--- What the task requires ---
Your task is to retype, exactly and only, the lines from the one containing "Figure 5. Boxplot" to the final line of the entries, leaving out all pictures.

Items from a dataset:
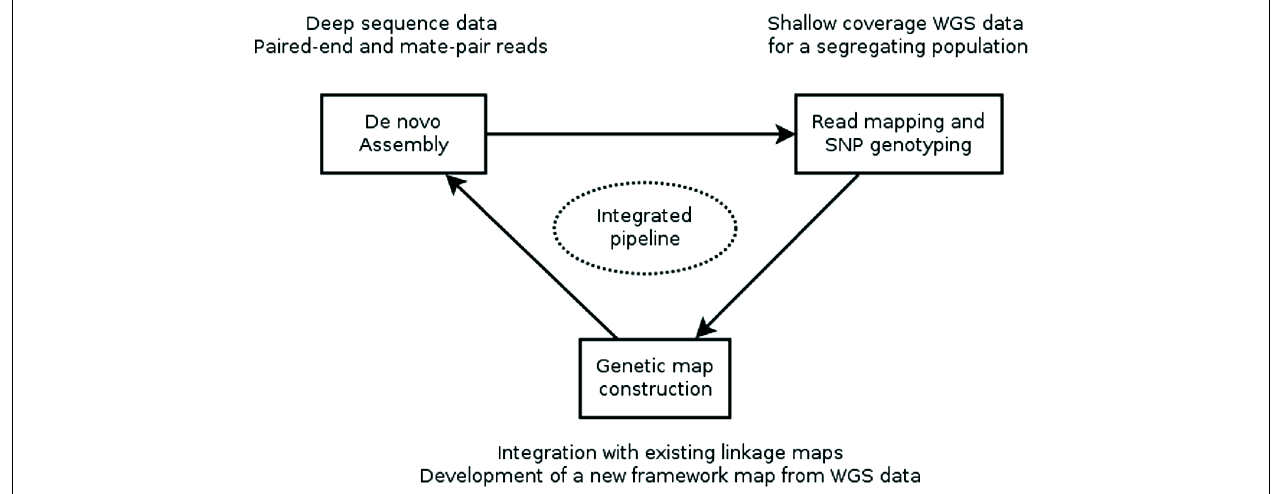
integrated with existing maps. Finally, contigs are placed to the genetic map based on the segregation patterns of the SNP markers they carry. Currently, assembly, SNP genotyping and genetic map construction are performed consecutively with existing general-purpose tools. Future research should focus on developing an integrated pipeline, where an initial assembly is iteratively improved using sequence information from the mapping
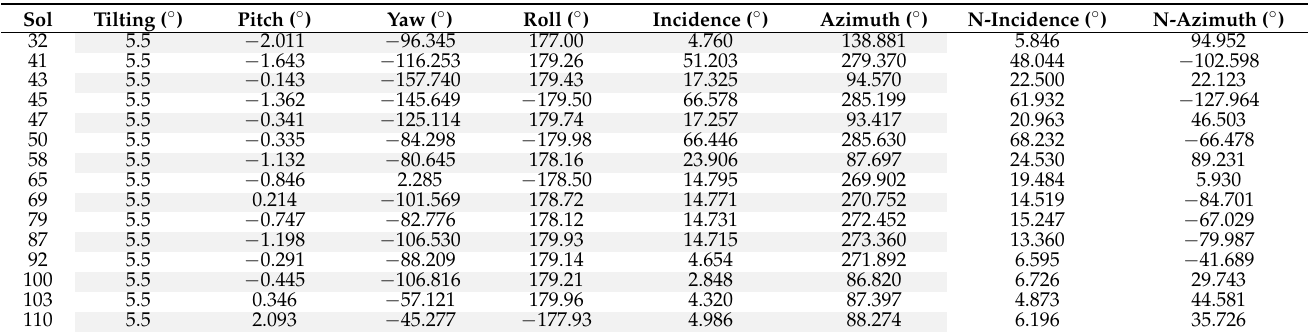
Table 2. 15 sols’ gray panel attitudes, with the new incidence and azimuth.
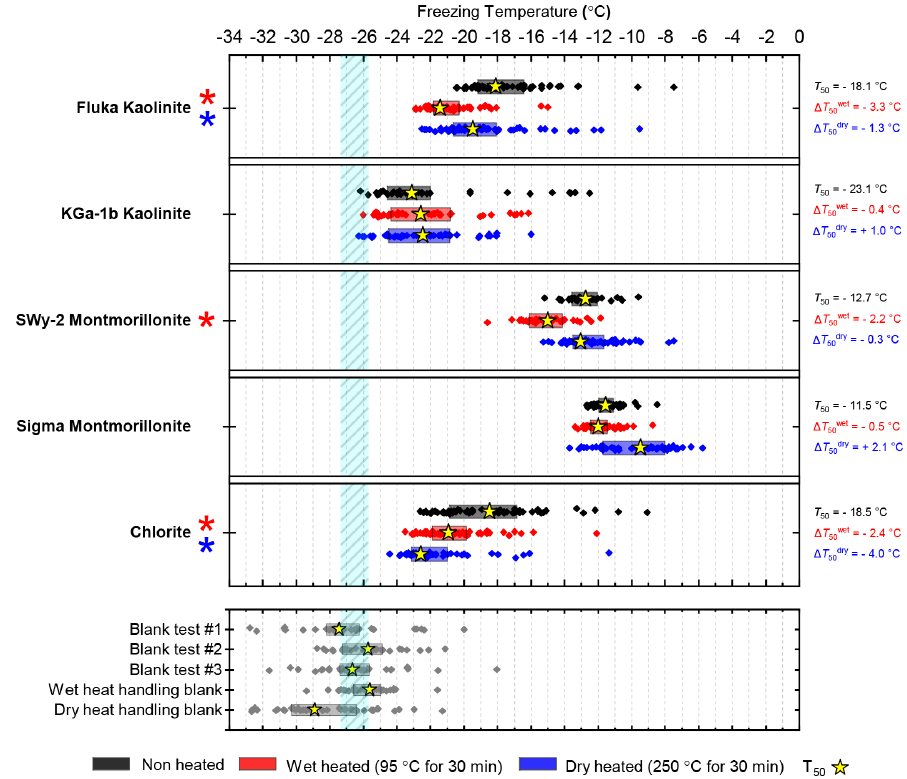
Figure 5. Boxplot showing freezing temperatures before (black) and after heat treatments (red for wet heat, blue for dry heat) for clay-based mineral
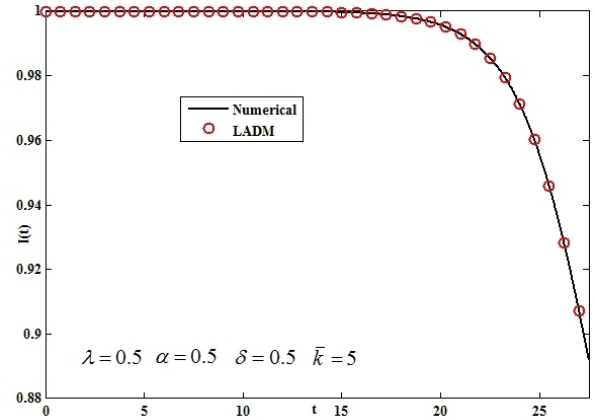
Fig. 5. Comparison of the LADM solutions of I(t) with numerical method.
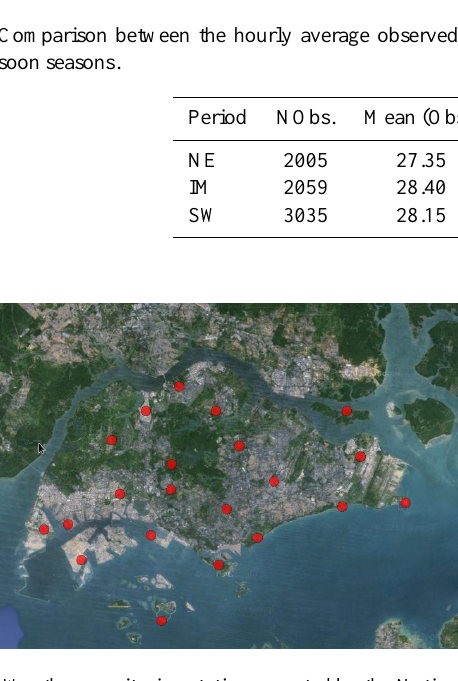
Figure 3. Weather monitoring station operated by the National En- vironment Agency of Singapore.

--- Exercise solution ---
Figure 5. Boxplot showing freezing temperatures before (black) and after heat treatments (red for wet heat, blue for dry heat) for clay-based mineral
Fig. 5. Comparison of the LADM solutions of I(t) with numerical method.
Figure 3. Weather monitoring station operated by the National En- vironment Agency of Singapore.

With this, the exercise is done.